======== AVAILABLE RECORDS

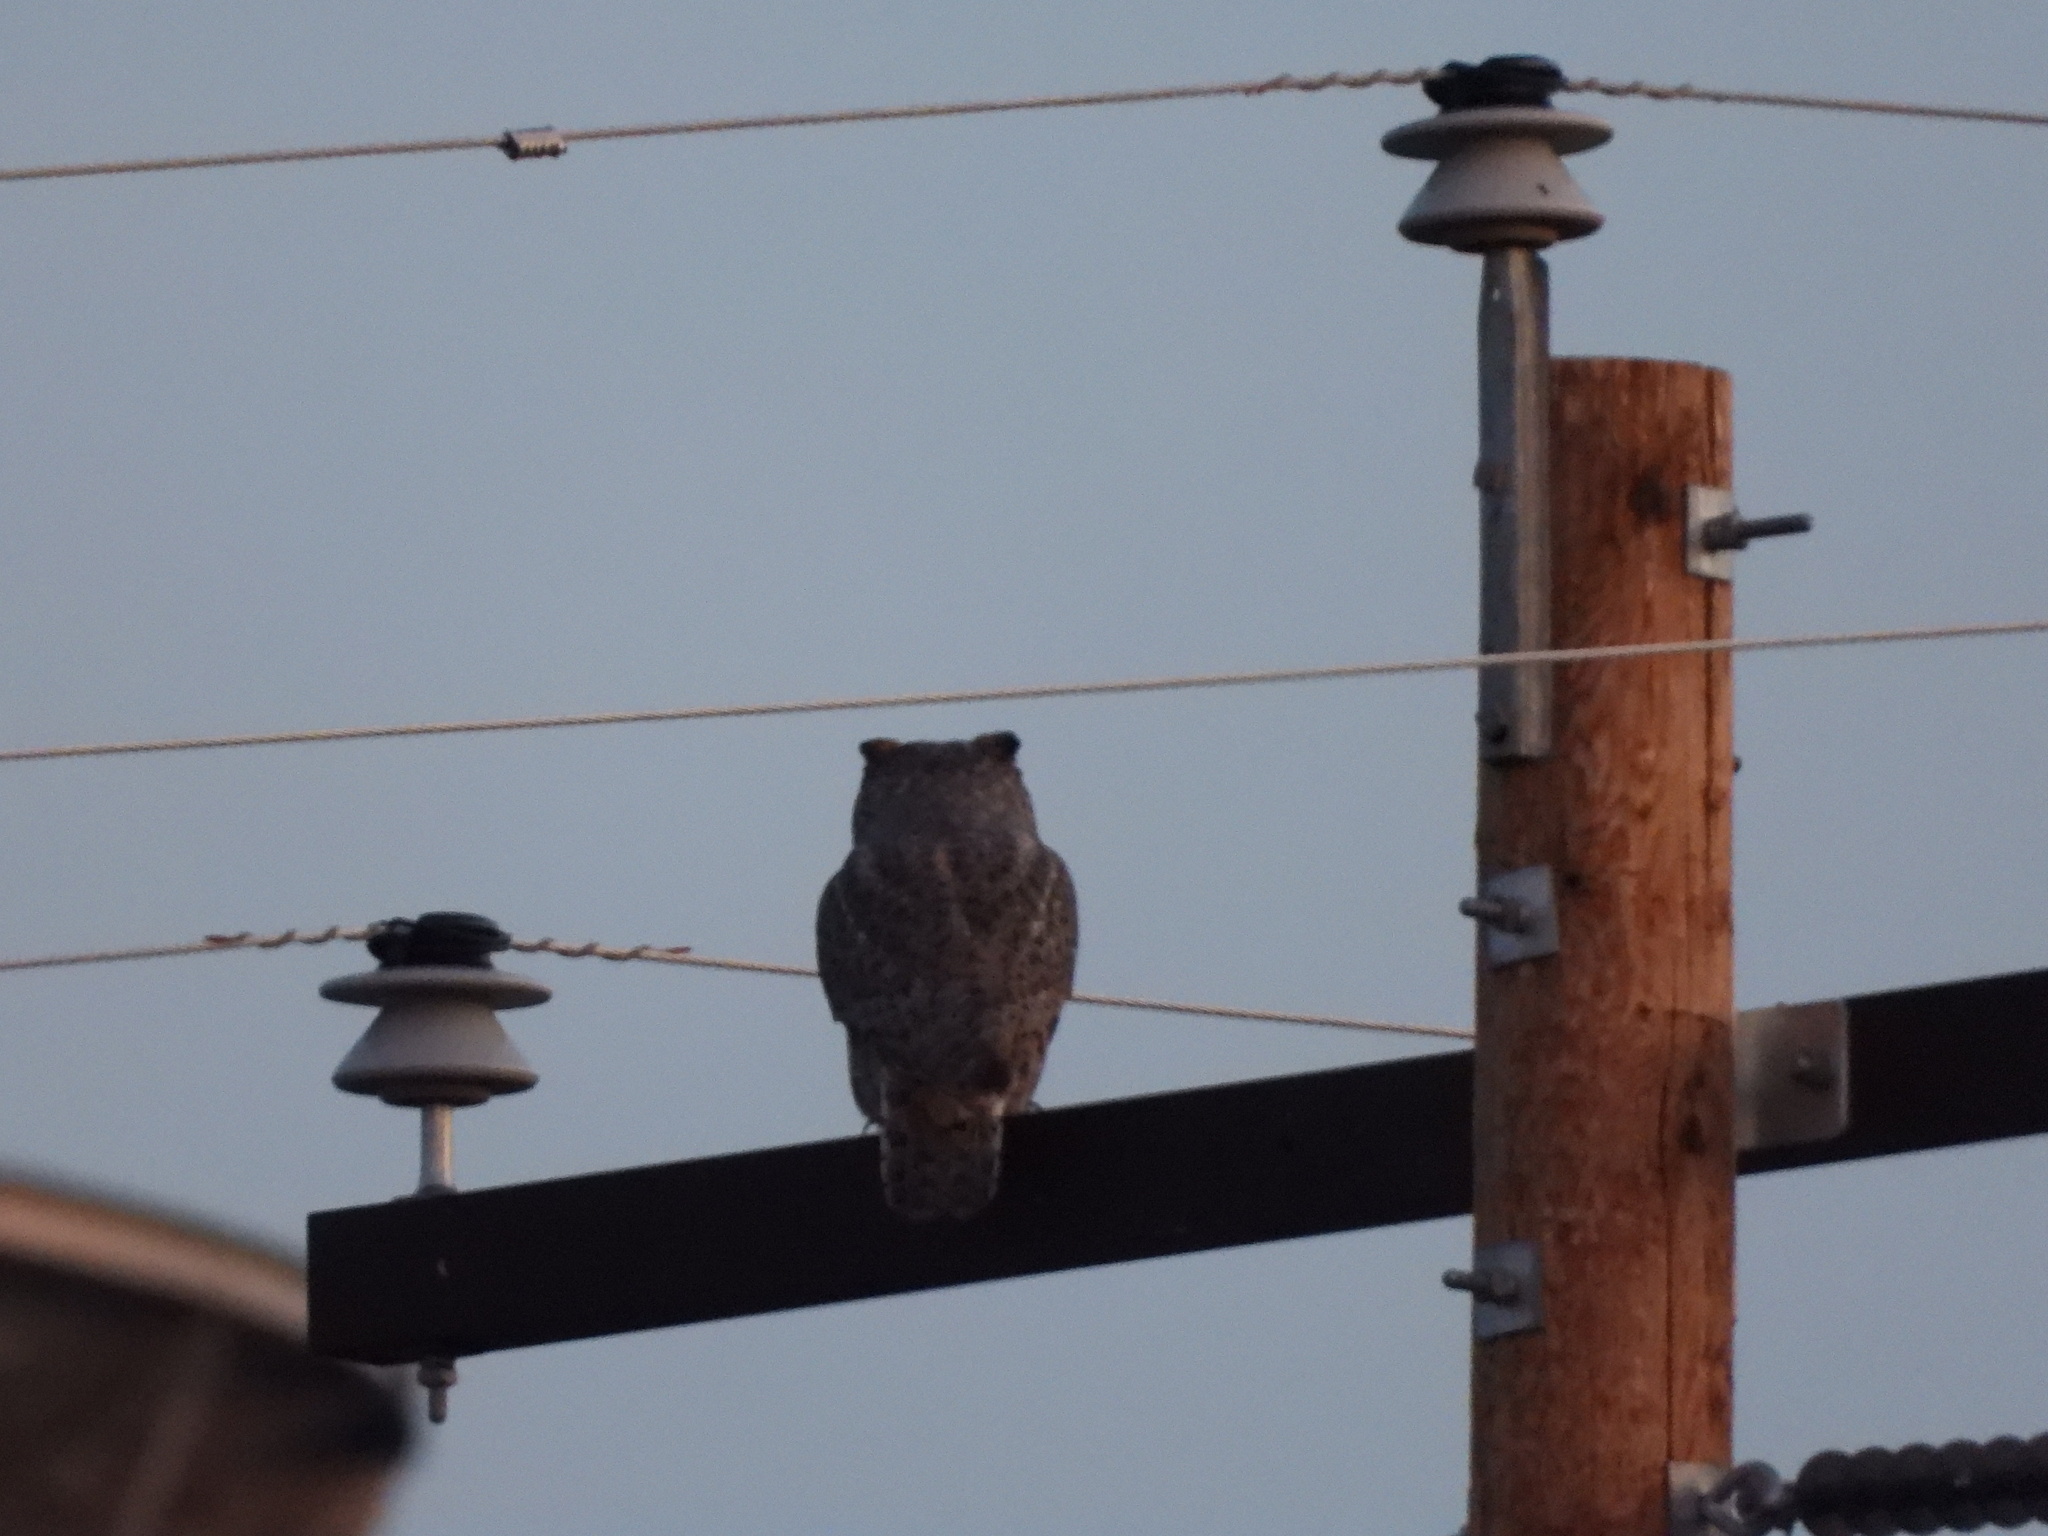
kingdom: Animalia
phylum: Chordata
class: Aves
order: Strigiformes
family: Strigidae
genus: Bubo
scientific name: Bubo virginianus
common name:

================

● WHAT TO PRODUCE: Update the records by changing "scientific name" to "binomial name" everywhere it appears and keeping every other line as it is. Leave the pictures out of your answer.

● COMPLETED EXERCISE:
kingdom: Animalia
phylum: Chordata
class: Aves
order: Strigiformes
family: Strigidae
genus: Bubo
binomial name: Bubo virginianus
common name:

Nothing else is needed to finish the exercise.